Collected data
━━━━━━━━━━━━━━━━━━━━

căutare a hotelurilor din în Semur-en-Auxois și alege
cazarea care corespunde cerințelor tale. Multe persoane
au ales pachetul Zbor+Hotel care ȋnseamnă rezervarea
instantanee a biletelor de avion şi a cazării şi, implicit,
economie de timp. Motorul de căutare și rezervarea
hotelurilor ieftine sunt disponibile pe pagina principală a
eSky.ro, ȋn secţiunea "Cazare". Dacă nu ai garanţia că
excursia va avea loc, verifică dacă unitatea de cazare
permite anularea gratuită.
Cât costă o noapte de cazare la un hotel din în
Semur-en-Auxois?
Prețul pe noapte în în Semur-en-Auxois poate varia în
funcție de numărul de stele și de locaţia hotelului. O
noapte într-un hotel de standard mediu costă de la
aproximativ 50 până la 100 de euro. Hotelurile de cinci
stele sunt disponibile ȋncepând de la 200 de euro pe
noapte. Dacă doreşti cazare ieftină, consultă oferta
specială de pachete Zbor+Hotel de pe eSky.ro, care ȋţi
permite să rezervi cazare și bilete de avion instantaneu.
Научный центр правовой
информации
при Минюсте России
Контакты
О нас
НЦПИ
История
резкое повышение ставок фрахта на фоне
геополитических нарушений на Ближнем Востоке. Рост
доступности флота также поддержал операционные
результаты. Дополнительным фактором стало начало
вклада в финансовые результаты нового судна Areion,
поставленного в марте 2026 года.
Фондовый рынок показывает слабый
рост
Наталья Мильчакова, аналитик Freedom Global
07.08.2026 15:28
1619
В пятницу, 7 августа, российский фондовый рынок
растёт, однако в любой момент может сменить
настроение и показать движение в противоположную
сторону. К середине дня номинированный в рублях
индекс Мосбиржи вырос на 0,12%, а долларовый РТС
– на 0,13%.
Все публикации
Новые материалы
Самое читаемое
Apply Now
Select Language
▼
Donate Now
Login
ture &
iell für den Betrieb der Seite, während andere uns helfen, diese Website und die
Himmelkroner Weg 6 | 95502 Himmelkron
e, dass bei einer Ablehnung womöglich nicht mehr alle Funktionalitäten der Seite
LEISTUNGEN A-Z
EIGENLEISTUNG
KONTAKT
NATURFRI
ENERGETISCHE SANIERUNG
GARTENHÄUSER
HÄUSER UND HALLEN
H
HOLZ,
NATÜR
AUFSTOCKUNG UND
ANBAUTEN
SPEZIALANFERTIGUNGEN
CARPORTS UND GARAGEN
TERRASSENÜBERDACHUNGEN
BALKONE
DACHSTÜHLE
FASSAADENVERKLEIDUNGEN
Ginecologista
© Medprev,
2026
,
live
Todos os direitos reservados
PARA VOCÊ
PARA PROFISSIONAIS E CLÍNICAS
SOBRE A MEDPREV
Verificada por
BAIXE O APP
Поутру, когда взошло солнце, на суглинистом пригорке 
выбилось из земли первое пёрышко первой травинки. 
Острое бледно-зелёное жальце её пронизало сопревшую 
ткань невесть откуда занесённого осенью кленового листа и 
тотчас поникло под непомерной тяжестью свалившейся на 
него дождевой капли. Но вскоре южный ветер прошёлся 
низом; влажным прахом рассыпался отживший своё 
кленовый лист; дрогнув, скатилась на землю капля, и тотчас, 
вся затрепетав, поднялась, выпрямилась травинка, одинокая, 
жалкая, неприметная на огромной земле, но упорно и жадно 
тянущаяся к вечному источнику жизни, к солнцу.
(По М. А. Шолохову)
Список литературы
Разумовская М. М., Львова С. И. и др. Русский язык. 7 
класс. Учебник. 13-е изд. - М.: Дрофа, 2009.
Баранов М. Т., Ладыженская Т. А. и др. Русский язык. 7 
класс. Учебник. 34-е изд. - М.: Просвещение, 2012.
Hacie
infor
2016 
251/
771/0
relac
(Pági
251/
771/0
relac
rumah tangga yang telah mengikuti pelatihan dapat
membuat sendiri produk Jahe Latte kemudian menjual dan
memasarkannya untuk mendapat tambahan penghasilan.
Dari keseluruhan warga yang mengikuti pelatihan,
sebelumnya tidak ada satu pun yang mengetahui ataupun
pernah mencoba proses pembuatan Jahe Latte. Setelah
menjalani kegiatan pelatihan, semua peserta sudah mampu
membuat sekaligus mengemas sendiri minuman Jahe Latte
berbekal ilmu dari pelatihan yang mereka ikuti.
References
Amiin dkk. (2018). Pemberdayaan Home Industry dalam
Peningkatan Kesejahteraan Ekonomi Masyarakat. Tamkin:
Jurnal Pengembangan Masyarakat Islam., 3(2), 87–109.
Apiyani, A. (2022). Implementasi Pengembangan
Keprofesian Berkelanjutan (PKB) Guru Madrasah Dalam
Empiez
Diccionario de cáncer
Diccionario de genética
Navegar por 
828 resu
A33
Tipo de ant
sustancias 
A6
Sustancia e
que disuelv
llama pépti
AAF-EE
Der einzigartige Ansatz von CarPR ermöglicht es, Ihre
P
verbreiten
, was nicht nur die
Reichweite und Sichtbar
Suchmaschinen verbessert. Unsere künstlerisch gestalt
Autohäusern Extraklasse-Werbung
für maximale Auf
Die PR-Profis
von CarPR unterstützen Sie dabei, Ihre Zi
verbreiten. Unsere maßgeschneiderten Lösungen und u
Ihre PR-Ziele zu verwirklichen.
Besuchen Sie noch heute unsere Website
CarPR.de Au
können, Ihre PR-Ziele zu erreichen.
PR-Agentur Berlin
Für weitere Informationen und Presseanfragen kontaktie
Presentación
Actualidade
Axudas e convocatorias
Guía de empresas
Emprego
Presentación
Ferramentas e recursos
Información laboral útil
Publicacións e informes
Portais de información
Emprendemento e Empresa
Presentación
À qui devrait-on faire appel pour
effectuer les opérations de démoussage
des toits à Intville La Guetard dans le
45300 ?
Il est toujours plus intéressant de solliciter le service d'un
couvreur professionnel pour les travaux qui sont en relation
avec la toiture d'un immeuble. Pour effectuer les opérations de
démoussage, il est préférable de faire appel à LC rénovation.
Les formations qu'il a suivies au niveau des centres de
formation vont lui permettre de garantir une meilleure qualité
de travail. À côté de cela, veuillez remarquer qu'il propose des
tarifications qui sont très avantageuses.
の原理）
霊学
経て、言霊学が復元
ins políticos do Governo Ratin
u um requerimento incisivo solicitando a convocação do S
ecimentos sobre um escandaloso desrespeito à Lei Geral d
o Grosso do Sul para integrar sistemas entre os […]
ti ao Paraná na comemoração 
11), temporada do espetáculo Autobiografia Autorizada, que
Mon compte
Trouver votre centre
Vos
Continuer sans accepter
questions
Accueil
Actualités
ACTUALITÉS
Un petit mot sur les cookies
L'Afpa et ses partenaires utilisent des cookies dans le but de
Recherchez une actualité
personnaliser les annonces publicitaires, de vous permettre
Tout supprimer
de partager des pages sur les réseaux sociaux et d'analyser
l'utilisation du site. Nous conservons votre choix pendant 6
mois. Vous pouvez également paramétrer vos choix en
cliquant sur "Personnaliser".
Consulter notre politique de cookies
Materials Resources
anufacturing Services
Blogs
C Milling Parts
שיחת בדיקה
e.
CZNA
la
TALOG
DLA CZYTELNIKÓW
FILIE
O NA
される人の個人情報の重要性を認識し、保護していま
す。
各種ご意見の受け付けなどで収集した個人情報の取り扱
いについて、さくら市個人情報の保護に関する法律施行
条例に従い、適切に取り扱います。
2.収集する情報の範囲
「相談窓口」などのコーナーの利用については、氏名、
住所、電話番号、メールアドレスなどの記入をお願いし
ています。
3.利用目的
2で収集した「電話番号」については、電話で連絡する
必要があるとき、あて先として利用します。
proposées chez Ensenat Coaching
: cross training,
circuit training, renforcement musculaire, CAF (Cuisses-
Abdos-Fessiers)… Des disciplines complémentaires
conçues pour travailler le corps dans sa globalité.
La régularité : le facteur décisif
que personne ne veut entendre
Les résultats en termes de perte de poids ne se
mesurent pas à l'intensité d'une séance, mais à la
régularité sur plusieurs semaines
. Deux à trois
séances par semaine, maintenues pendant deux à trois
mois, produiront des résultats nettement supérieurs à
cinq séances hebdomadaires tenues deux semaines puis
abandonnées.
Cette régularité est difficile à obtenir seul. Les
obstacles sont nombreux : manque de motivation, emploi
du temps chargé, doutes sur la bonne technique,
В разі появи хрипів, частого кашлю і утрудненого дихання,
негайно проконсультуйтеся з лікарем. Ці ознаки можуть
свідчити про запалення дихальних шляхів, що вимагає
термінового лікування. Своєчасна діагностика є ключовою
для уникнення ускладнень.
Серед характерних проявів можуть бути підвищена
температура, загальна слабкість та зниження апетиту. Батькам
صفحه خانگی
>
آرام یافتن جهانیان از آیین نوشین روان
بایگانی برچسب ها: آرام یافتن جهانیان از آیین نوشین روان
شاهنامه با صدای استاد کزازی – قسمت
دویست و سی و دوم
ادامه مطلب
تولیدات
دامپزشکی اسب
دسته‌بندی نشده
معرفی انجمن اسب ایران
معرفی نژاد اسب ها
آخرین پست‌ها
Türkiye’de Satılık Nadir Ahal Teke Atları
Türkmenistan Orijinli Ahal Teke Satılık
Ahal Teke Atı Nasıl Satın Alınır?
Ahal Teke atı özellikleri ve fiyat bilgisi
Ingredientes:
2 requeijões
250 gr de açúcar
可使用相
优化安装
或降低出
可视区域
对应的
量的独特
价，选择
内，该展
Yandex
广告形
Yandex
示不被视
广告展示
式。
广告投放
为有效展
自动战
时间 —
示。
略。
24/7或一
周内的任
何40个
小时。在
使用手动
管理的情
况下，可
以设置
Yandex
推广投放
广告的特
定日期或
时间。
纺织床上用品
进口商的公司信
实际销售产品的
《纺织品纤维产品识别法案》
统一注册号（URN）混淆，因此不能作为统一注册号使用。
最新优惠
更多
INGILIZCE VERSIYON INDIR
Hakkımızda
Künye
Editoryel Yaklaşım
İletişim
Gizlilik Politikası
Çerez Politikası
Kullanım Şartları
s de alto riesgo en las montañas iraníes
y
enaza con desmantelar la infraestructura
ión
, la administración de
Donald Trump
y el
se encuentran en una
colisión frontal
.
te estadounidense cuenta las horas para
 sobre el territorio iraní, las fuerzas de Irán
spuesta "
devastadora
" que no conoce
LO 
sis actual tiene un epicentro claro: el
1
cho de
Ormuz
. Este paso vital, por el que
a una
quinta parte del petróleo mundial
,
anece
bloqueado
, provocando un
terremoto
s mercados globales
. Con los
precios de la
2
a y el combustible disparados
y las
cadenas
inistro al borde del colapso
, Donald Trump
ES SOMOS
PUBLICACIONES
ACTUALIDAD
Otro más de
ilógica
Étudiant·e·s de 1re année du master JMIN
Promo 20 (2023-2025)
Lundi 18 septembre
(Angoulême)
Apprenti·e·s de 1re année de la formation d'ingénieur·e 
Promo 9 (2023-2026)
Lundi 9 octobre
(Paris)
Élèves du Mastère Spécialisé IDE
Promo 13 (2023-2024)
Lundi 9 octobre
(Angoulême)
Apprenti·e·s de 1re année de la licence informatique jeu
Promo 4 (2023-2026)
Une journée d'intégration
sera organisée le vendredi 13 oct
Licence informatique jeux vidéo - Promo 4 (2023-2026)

━━━━━━━━━━━━━━━━━━━━

-- WHAT IS NEEDED --
Render everything from the beginning of the data down to and including the line containing "резкое повышение ставок фрахта на фоне" as a JSON list of strings, with one string per line and blank lines omitted.

-- TASK RESPONSE --
[
  "căutare a hotelurilor din în Semur-en-Auxois și alege",
  "cazarea care corespunde cerințelor tale. Multe persoane",
  "au ales pachetul Zbor+Hotel care ȋnseamnă rezervarea",
  "instantanee a biletelor de avion şi a cazării şi, implicit,",
  "economie de timp. Motorul de căutare și rezervarea",
  "hotelurilor ieftine sunt disponibile pe pagina principală a",
  "eSky.ro, ȋn secţiunea \"Cazare\". Dacă nu ai garanţia că",
  "excursia va avea loc, verifică dacă unitatea de cazare",
  "permite anularea gratuită.",
  "Cât costă o noapte de cazare la un hotel din în",
  "Semur-en-Auxois?",
  "Prețul pe noapte în în Semur-en-Auxois poate varia în",
  "funcție de numărul de stele și de locaţia hotelului. O",
  "noapte într-un hotel de standard mediu costă de la",
  "aproximativ 50 până la 100 de euro. Hotelurile de cinci",
  "stele sunt disponibile ȋncepând de la 200 de euro pe",
  "noapte. Dacă doreşti cazare ieftină, consultă oferta",
  "specială de pachete Zbor+Hotel de pe eSky.ro, care ȋţi",
  "permite să rezervi cazare și bilete de avion instantaneu.",
  "Научный центр правовой",
  "информации",
  "при Минюсте России",
  "Контакты",
  "О нас",
  "НЦПИ",
  "История",
  "резкое повышение ставок фрахта на фоне"
]